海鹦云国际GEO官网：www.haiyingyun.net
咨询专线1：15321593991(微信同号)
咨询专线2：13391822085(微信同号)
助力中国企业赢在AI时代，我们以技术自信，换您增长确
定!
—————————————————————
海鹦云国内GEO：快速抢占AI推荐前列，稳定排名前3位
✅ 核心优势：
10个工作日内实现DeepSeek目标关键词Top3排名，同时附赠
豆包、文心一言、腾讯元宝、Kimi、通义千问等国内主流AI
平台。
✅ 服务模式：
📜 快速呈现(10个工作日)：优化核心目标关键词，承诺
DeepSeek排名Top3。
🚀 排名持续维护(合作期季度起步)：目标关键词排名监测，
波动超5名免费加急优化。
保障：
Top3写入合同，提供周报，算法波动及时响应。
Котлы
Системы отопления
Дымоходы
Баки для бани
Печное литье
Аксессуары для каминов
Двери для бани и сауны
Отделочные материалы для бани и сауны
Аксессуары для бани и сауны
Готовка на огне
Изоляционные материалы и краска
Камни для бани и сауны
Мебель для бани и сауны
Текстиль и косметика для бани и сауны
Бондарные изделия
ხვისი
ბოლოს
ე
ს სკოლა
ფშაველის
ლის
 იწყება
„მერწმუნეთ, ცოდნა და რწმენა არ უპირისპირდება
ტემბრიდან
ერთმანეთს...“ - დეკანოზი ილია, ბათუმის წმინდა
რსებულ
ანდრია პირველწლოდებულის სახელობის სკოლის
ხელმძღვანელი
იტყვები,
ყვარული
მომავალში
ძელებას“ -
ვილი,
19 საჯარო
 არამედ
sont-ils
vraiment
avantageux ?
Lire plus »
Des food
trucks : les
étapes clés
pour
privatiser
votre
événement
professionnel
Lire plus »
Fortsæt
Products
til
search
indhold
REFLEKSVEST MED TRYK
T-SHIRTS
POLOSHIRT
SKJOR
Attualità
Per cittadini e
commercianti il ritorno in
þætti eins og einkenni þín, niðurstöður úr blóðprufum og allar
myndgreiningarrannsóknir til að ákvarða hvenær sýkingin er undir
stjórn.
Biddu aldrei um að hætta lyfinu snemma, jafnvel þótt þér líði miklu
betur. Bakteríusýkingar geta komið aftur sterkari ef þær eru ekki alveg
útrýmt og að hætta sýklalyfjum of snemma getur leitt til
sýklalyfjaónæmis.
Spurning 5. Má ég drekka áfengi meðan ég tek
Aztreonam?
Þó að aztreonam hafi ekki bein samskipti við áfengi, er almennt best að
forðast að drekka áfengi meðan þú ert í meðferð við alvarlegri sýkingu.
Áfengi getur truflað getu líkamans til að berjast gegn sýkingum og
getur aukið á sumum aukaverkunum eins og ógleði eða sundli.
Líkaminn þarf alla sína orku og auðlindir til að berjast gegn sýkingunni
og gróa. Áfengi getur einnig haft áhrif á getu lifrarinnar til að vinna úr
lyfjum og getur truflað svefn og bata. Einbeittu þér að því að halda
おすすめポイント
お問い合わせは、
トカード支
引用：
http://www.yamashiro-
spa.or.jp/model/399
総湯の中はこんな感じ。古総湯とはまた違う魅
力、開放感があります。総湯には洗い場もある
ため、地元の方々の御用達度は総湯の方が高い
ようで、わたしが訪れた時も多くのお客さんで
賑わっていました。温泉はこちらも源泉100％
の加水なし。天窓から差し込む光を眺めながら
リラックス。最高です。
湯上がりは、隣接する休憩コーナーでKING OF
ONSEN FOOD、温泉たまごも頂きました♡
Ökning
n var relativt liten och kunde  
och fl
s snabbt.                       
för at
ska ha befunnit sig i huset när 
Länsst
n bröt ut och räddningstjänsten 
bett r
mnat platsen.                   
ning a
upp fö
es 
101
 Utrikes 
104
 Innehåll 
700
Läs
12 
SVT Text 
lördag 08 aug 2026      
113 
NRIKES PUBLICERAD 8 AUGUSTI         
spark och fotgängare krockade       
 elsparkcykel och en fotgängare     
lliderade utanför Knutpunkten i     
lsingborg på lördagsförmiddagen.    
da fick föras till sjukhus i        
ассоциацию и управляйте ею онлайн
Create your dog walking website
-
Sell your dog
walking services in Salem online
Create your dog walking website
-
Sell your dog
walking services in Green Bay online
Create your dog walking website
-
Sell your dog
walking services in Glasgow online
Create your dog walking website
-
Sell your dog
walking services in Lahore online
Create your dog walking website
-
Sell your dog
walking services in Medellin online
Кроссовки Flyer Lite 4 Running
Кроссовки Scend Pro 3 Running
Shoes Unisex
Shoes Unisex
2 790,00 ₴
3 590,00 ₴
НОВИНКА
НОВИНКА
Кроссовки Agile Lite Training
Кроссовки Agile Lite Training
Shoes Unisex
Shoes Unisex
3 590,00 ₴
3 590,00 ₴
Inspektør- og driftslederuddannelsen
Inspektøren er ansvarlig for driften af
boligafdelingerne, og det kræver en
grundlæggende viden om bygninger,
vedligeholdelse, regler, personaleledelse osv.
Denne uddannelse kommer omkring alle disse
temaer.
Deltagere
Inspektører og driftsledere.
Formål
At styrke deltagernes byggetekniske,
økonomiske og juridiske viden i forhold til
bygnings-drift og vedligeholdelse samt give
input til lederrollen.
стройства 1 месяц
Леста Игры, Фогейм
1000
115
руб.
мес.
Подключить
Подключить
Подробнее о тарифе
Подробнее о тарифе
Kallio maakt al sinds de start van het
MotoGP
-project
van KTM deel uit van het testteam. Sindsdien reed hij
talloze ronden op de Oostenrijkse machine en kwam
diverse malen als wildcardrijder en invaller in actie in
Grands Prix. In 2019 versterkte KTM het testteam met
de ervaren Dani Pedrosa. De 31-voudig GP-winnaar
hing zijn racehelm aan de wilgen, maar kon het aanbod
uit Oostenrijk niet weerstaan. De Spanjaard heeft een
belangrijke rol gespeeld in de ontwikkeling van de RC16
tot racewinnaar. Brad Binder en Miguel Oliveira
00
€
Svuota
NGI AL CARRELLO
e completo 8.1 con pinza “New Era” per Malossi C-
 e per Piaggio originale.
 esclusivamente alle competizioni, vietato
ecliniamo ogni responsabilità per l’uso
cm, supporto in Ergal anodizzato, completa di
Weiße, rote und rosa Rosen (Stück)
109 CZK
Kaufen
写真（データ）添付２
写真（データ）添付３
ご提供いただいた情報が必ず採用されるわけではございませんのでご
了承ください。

- _To-do item_: The answer must be every line from the entries above that holds the string "Running".

- _Solved problem_:
Кроссовки Flyer Lite 4 Running
Кроссовки Scend Pro 3 Running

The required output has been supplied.